Required action: Copy verbatim the span of lines beginning at the line that contains "Глас народа" and ending with the final line of the data. Exclude pictures from the copy.

[Stored data]
=== Begin Enclosure ===

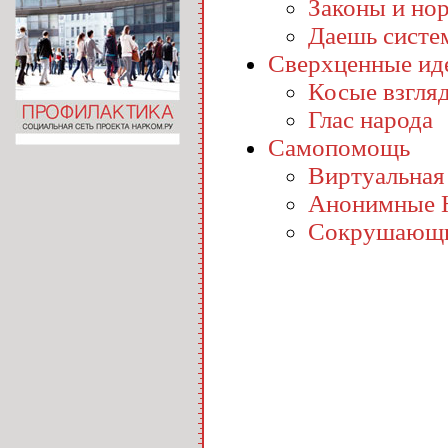
Законы и но
Даешь систе
Сверхценные ид
Косые взгля
Глас народа
Самопомощь
Виртуальная
Анонимные 
Сокрушающи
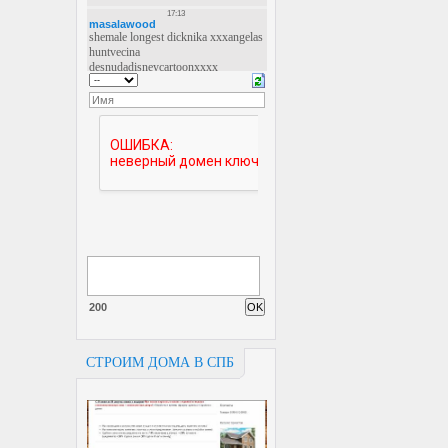
200
СТРОИМ ДОМА В СПБ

=== End Enclosure ===

Exercise response:
Глас народа
Самопомощь
Виртуальная
Анонимные 
Сокрушающи
200
СТРОИМ ДОМА В СПБ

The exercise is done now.